Monday, May 23, 2011

Helsinki, Finland

Helsinki, Finland is a huge attraction to millions of visitors every year for many reasons. It is the capital of Finland and is the world’s northernmost urban area. Established in 1550, Helsinki has developed a rich history that is still embraced by its locals. The city is a leader in architecture and design and is famously known for its numerous Art Nouveau buildings. The most unique part of the city is its climate. Because of its high latitude, Helsinki experiences less than six hours of sunlight around the winter solstice and close to nineteen hours around the summer solstice.

The Helsinki Cathedral is perhaps the most popular attraction in Helsinki and its symbol. Built from 1830 and finished in 1852, the Cathedral was known as the St. Nicholas’ Church until Finland’s independence from Russia. Around 350,000 people visit the church annually, mostly tourists but also by regular attendees. The cathedral hosts weddings, religious events and organ recitals around the calendar and the admission for tours of the cathedral is free if you’re up for a visit!

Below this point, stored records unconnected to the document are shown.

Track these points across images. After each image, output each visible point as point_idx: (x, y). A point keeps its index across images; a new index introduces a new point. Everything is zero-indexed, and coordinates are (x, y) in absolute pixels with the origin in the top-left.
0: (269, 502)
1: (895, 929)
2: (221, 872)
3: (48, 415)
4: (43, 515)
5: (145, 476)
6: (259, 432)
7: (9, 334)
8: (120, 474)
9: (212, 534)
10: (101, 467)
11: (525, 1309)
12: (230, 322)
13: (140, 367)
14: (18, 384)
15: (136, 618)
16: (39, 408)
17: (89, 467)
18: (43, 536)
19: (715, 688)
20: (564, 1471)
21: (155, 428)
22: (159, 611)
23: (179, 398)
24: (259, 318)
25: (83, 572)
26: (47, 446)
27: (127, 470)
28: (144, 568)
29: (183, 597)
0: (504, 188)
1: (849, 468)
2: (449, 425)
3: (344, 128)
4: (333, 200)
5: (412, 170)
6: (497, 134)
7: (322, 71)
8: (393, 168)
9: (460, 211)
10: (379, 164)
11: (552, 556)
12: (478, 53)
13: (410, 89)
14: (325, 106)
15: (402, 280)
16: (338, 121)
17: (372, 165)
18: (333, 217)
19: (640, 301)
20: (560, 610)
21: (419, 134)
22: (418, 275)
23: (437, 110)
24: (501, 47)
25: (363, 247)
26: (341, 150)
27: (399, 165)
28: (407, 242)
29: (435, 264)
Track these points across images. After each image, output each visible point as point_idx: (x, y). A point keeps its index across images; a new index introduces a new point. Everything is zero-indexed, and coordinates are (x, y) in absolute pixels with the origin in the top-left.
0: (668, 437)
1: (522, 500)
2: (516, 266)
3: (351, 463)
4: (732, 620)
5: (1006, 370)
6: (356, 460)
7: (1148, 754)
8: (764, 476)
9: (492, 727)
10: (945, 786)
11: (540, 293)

Helsinki has over 80 museums, including the most popular Finnish museums. A big portion of them are art and design museums, but there are also unique museums such as the Fire Museum, Arabia Museum and Gallery, Kindergarten Museum, and the Submarine Vesikko Museum.

There are other places and events to attend in the city. Helsinki hosts the Helsinki Festival of arts and culture, which takes place every August. The city also hosted the fifteenth Summer Olympics in 1952 and the stadium is still maintained extremely well today.